5.6.1 Hoewel de nge-norm een algemeen verbindend voorschrift is, heeft verweerder onder ogen gezien dat zich bijzondere situaties kunnen voordoen waarin toepassing van de geldende nge-norm tot een berekening van de bedrijfsomvang zou leiden, die zo weinig recht doet aan de werkelijke situatie, dat daaraan niet zou kunnen worden vastgehouden. Voor een dergelijk geval heeft verweerder zich bereid verklaard om op basis van een op het individuele bedrijf toegespitste berekening van het LEI de nge-norm buiten toepassing te laten, waarbij dit bedrijf zelf de kosten van die berekening dient te dragen.
Met een dergelijke benadering worden producenten naar het oordeel van het College niet te kort gedaan. Het College ziet geen grond verweerder tot verdergaande tegemoetkoming aan individuele producenten gehouden te achten.

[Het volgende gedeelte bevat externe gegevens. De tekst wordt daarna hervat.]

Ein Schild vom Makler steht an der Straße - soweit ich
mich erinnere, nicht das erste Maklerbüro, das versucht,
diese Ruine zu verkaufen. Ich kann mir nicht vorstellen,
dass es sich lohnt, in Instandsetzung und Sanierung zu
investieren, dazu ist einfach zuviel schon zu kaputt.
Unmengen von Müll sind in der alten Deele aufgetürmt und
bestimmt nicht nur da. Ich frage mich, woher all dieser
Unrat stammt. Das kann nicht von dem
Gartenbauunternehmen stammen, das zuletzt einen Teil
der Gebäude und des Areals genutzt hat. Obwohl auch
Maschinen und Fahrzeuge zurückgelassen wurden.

5.6.2 Appellant heeft geen op zijn bedrijf toegesneden berekening van het LEI ingediend, omdat naar zijn mening de kosten van zo’n berekening niet door hem, doch door verweerder gedragen moeten worden.

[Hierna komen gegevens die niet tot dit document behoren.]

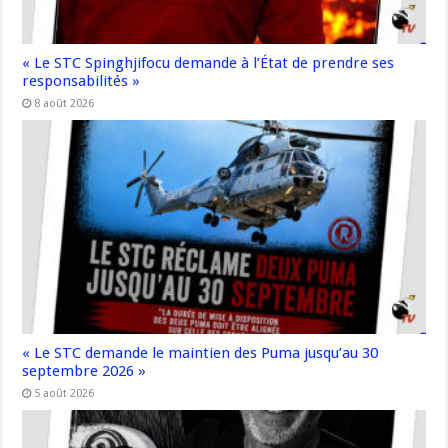
« Le STC Spinghjifocu demande à l’État de prendre ses
responsabilités »
8 août 2026
« Le STC demande le maintien des Puma jusqu’au 30
septembre 2026 »
5 août 2026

Het College constateert, dat aldus geen bewijsstuk voorligt op basis waarvan verweerder kon concluderen, dat de omvang van het bedrijf van appellant onjuist is berekend.
Het door appellant overgelegde rapport van C van D kon als zodanig niet dienen, omdat daarin slechts op basis van algemene uitgangspunten een berekening van gemiddelde opbrengsten gemaakt is, en niet is onderzocht in hoeverre de situatie op appellants bedrijf aan die uitgangspunten voldoet.
5.7 Het beroep dient gelet op het voorgaande ongegrond te worden verklaard. Het College acht geen termen aanwezig voor een proceskostenveroordeling met toepassing van artikel 8:75 van de Algemene wet bestuursrecht.